**INSTRUCTIONS TO FOLLOW**:
Provide the number of lines below that include "Partnerin", without any other words.

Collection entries
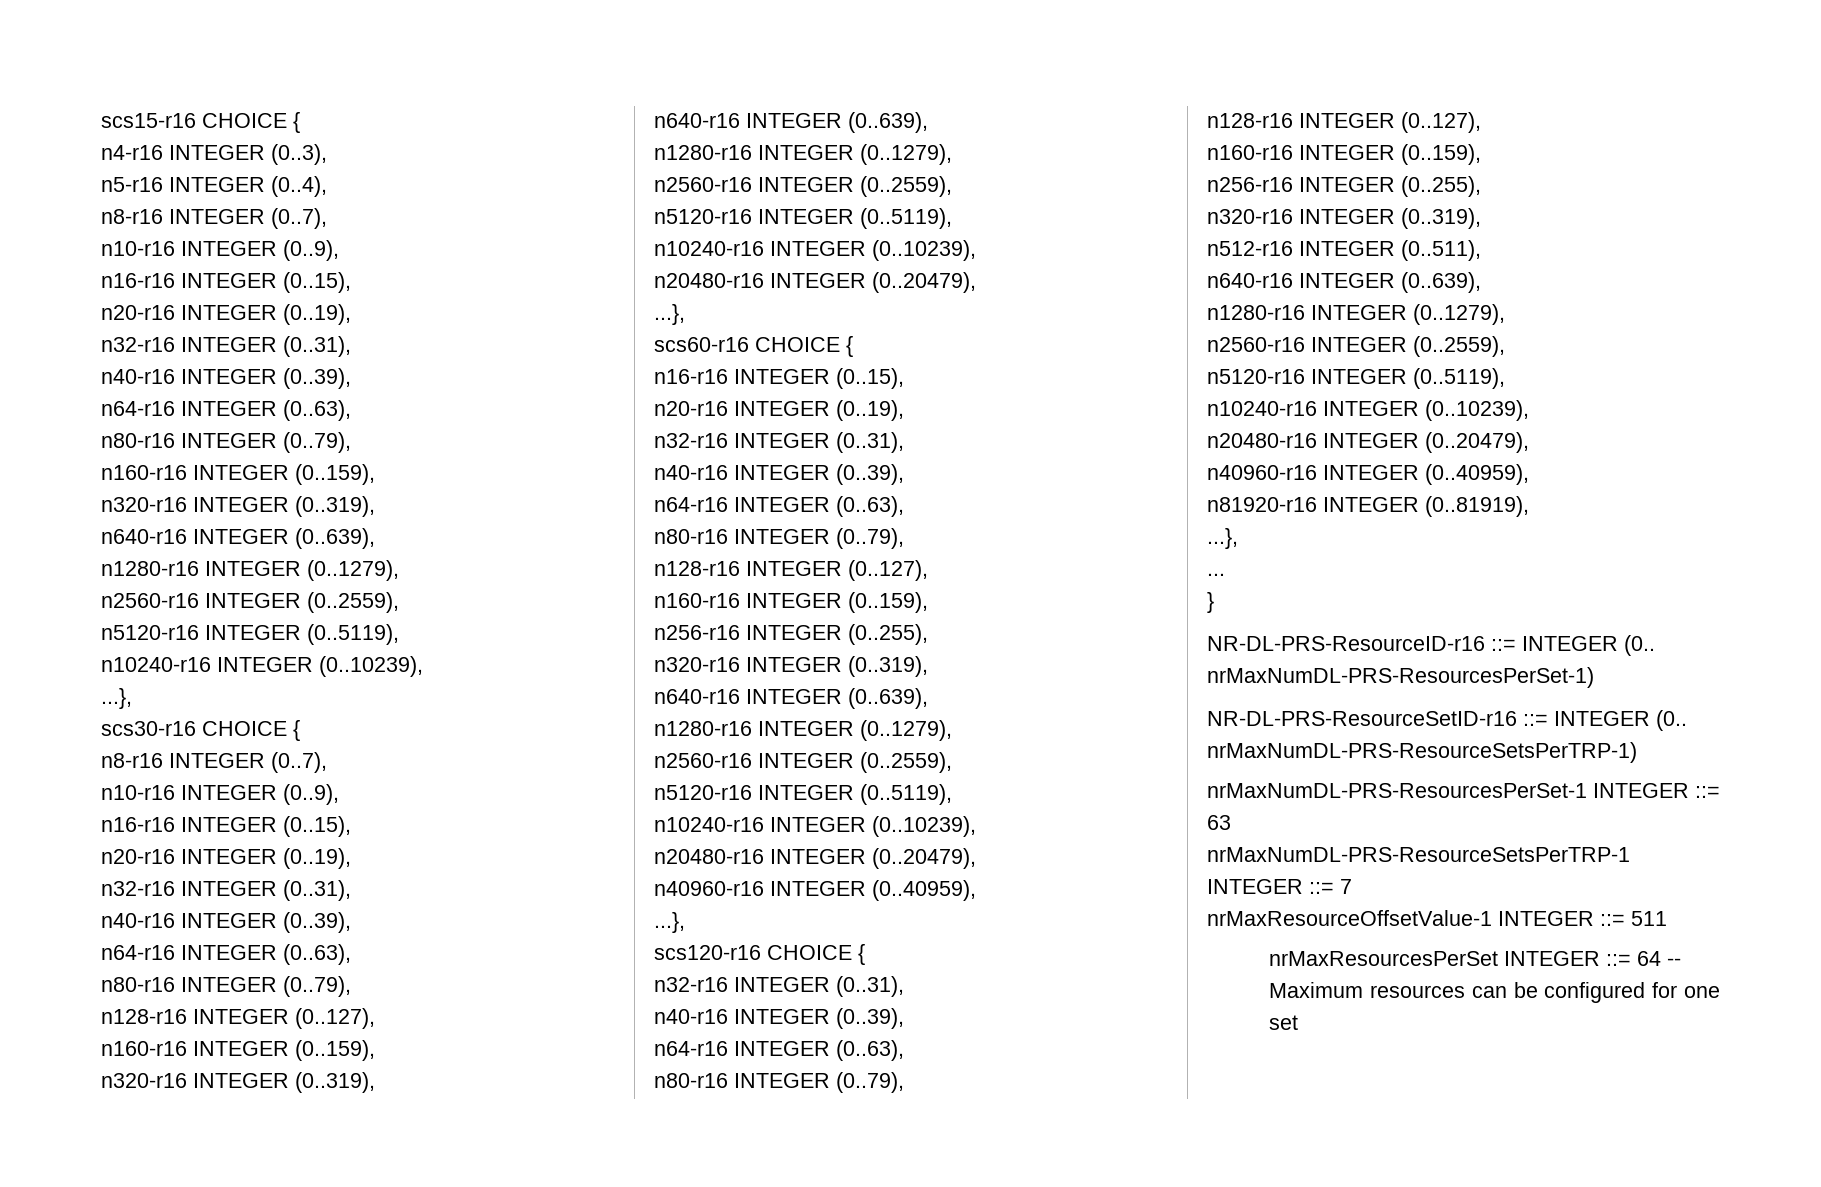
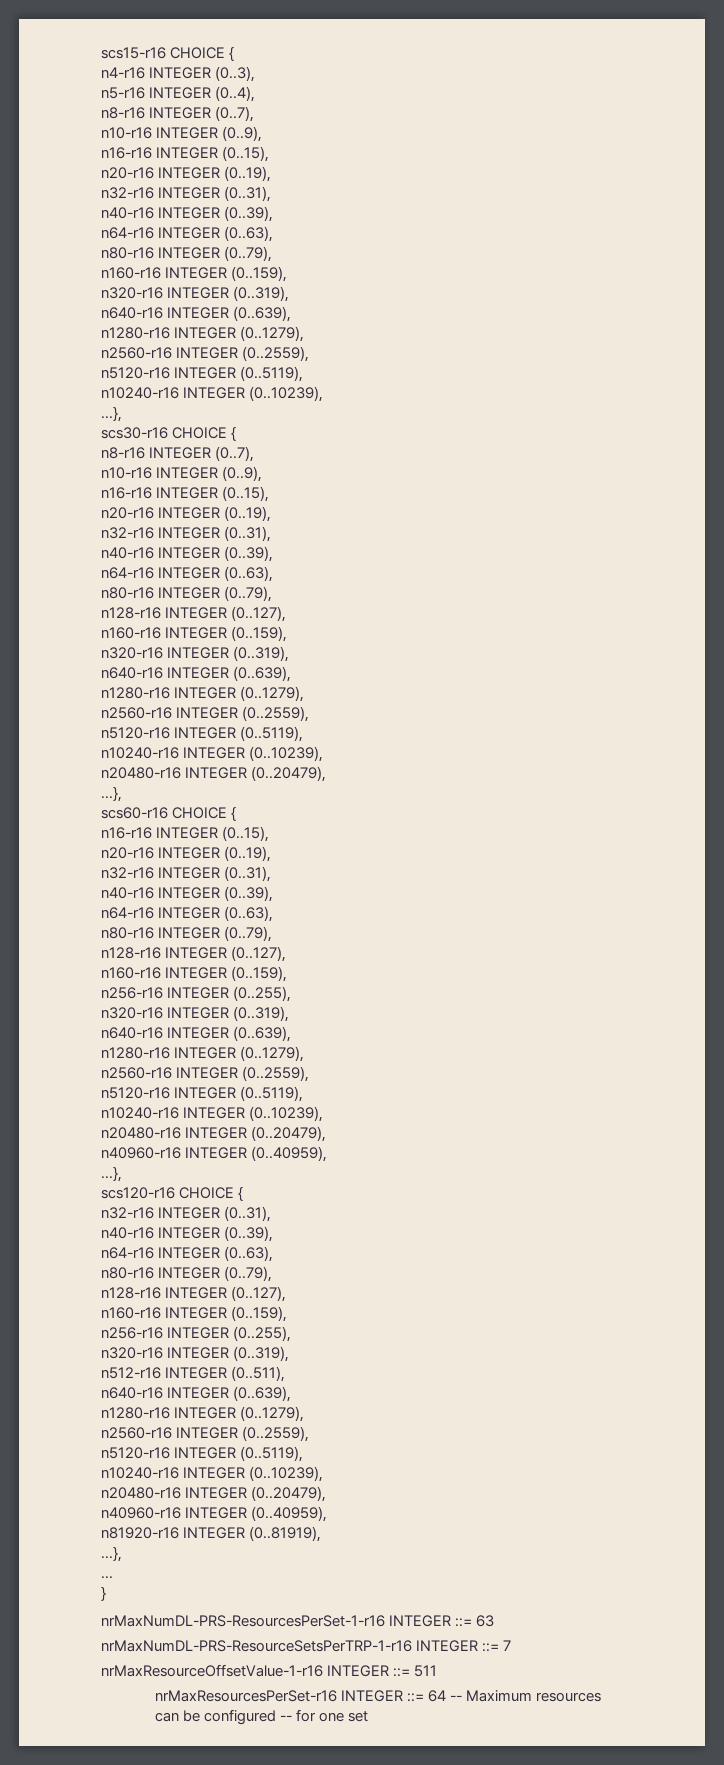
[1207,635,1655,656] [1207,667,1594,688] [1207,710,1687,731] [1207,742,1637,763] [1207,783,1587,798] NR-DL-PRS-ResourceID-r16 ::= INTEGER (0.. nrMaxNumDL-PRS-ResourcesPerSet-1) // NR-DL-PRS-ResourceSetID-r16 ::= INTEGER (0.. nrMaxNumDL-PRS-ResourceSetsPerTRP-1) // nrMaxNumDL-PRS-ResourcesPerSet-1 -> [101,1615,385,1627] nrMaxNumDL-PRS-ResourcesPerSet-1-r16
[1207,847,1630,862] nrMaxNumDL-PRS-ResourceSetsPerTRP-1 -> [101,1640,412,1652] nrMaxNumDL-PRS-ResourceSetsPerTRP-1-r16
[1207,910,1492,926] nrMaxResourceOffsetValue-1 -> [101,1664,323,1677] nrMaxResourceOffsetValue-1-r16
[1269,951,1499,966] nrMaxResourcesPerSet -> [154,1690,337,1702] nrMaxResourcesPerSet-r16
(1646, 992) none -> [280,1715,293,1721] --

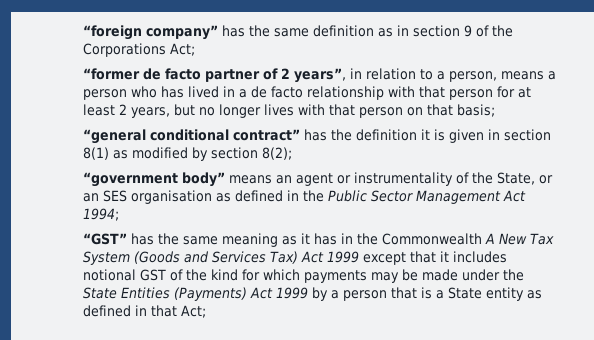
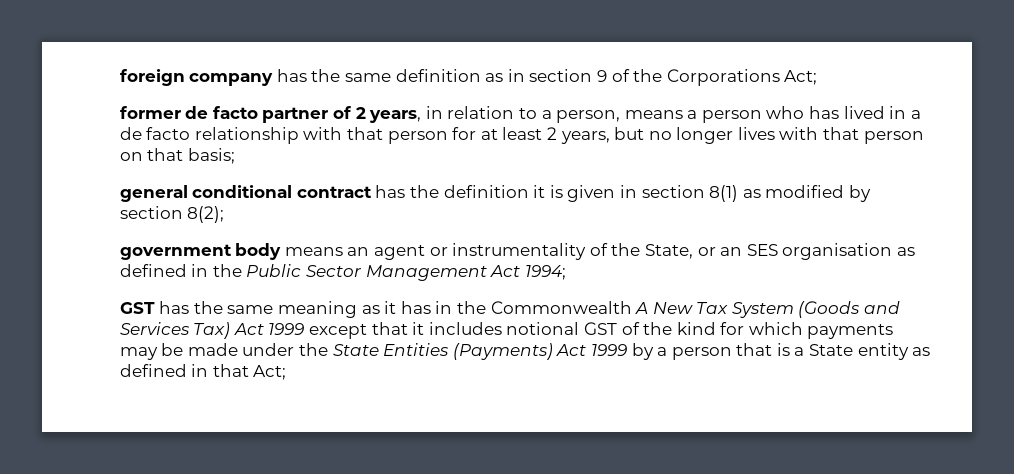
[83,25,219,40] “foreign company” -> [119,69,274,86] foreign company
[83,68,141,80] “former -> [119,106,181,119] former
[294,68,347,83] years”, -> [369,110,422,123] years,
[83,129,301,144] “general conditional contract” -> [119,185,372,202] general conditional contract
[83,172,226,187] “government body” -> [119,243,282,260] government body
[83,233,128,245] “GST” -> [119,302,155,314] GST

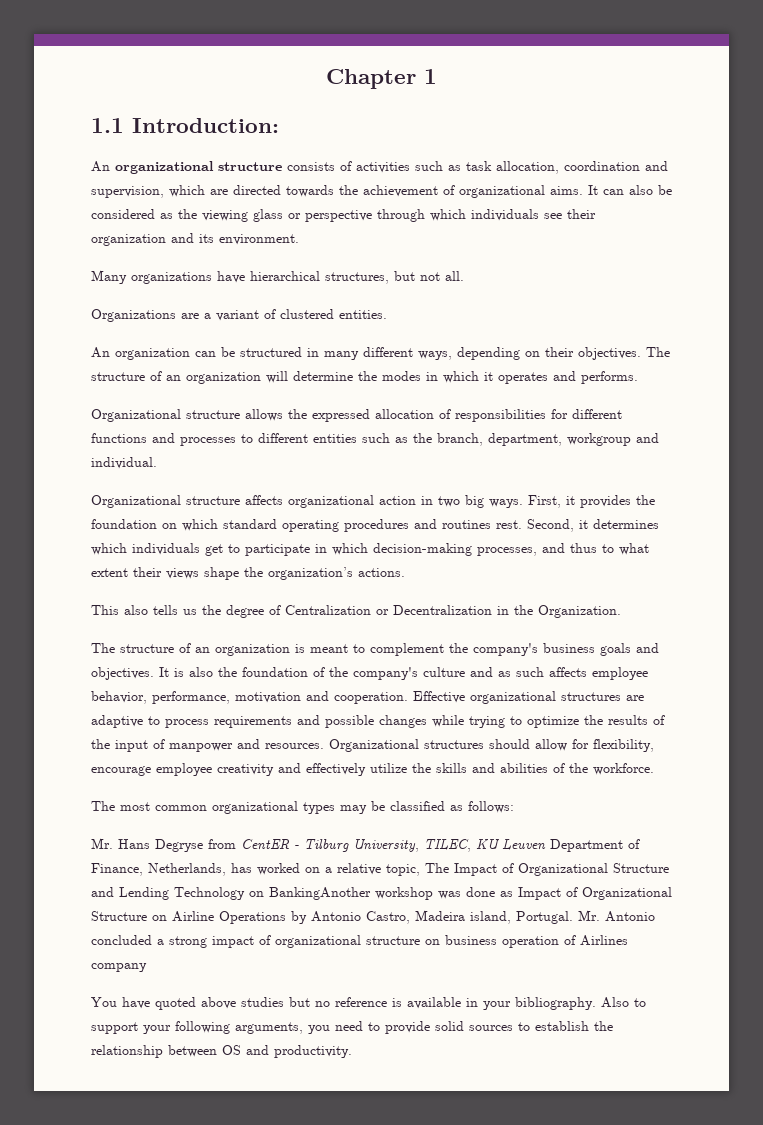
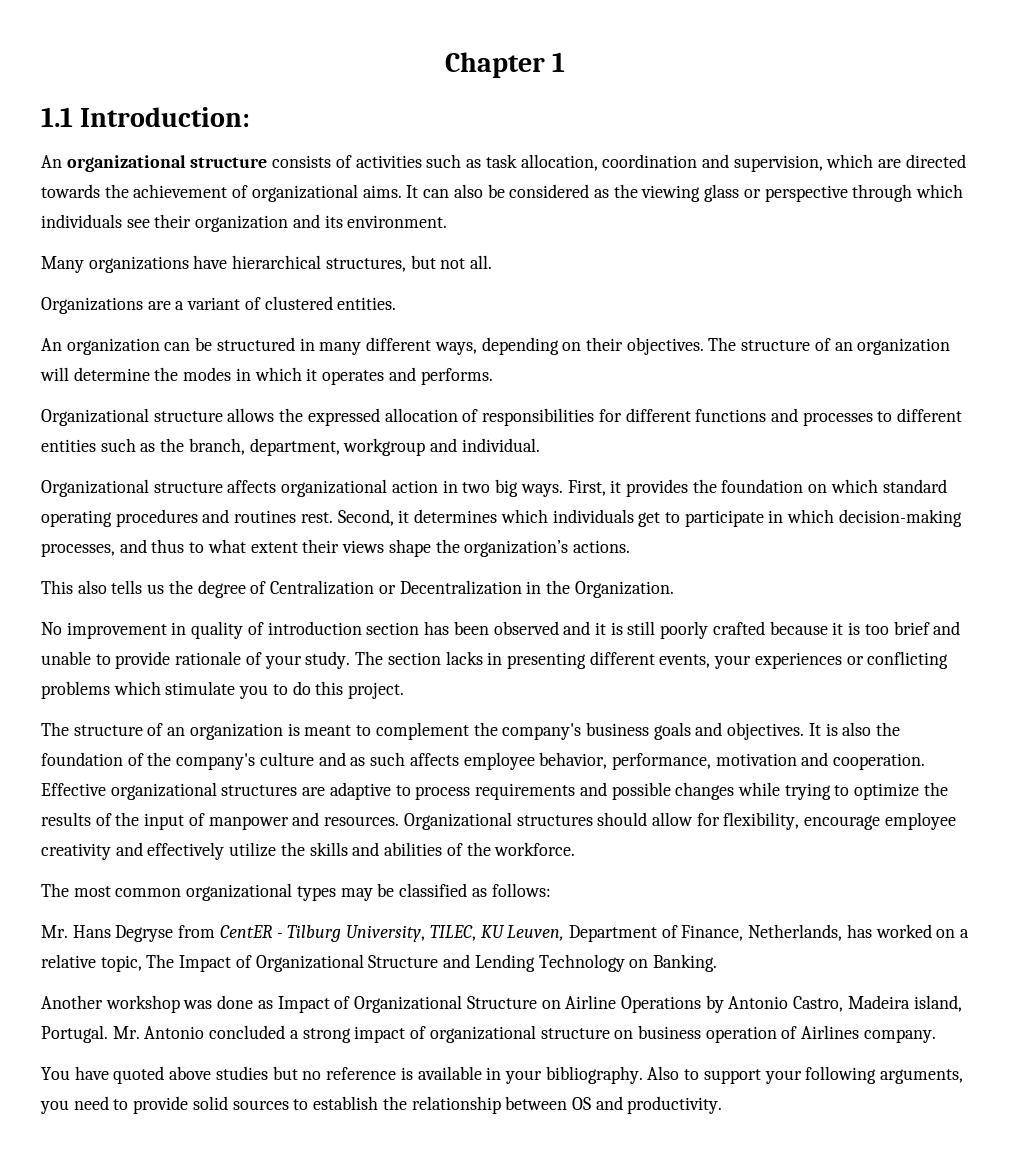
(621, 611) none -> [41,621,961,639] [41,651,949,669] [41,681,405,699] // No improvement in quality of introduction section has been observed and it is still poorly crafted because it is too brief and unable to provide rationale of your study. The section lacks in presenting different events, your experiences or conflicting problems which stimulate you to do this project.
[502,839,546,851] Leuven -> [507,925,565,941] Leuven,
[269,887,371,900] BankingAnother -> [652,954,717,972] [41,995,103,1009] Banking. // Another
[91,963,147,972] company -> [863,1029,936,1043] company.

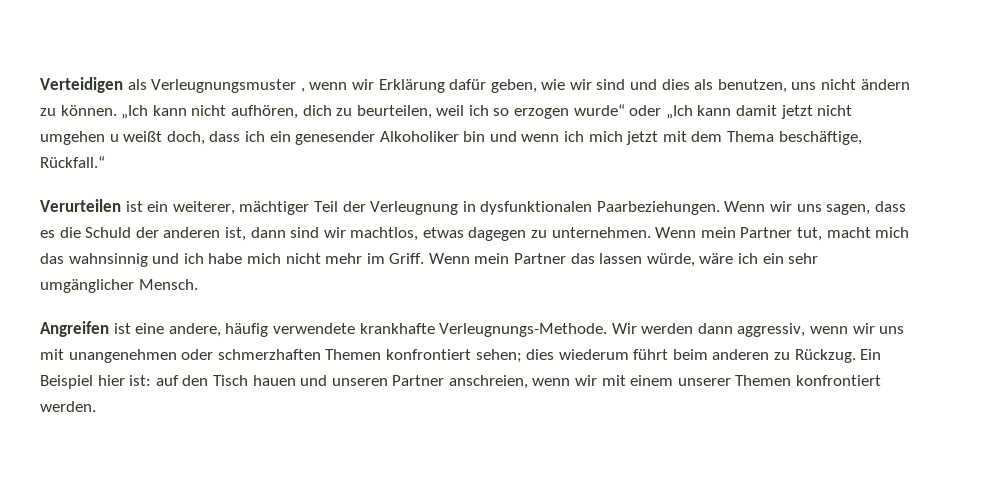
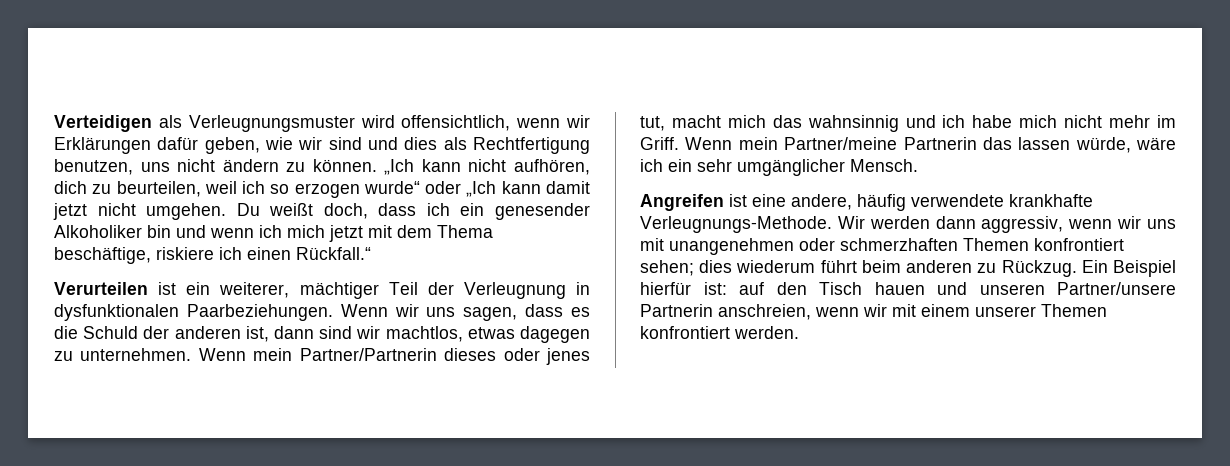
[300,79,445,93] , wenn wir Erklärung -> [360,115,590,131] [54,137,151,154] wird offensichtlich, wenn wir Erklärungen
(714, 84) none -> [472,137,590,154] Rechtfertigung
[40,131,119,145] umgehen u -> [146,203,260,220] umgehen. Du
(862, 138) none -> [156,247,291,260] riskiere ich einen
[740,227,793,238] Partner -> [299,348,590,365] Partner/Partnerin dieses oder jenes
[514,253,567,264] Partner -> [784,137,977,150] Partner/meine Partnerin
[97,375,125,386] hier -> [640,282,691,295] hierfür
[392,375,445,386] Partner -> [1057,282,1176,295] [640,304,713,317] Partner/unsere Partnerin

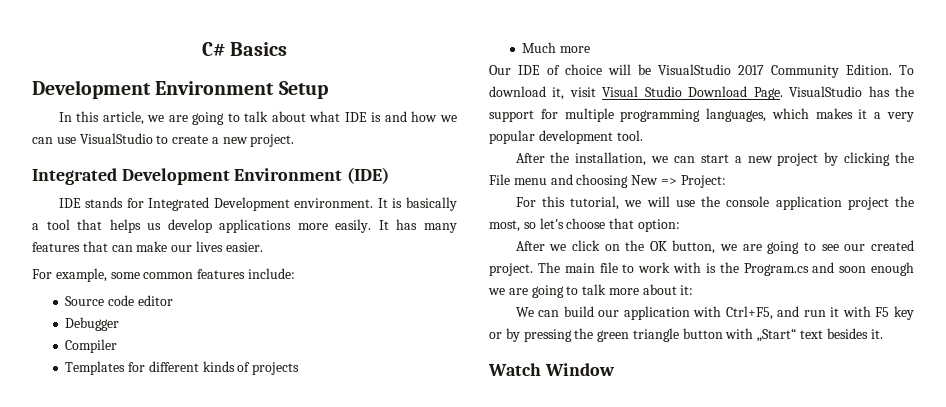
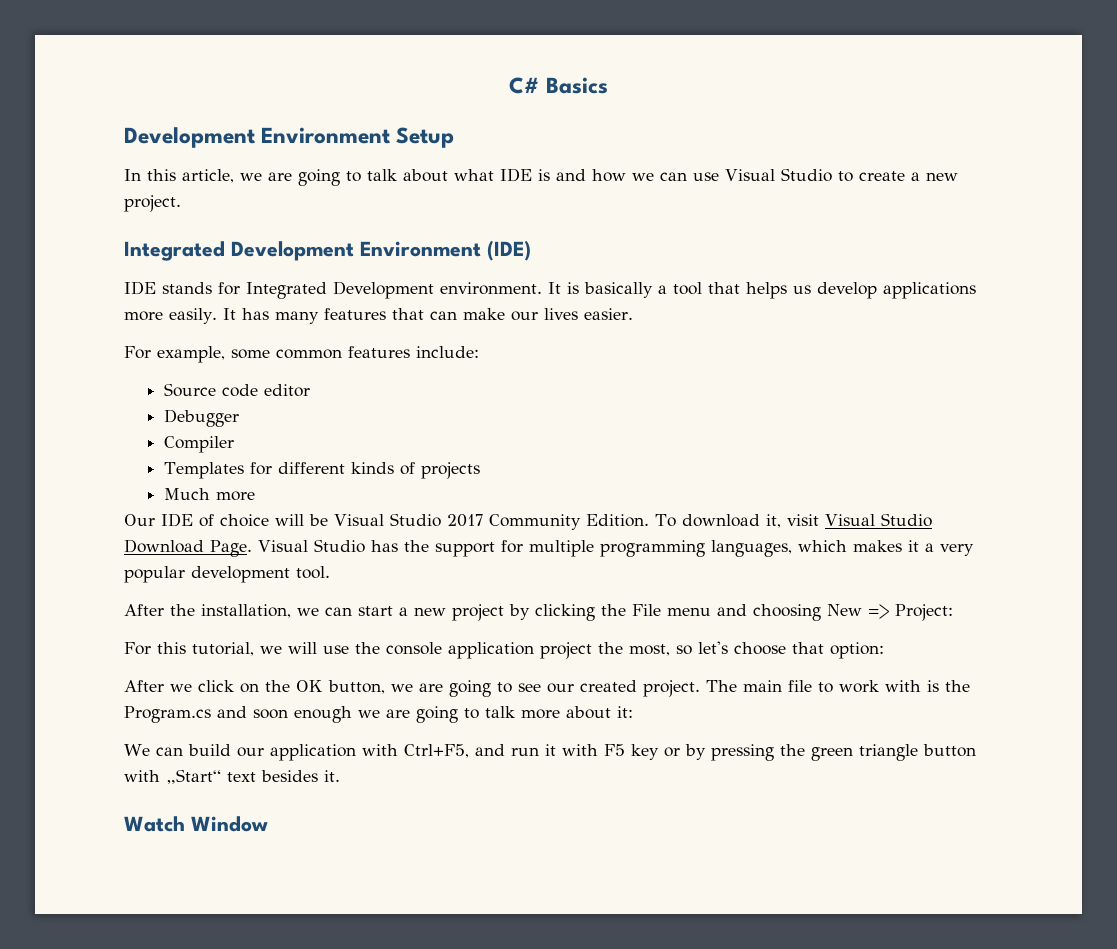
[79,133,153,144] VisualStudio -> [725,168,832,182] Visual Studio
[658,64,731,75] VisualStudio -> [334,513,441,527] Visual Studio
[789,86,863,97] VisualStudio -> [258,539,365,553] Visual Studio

**ANSWER FOR THE TASK**:
3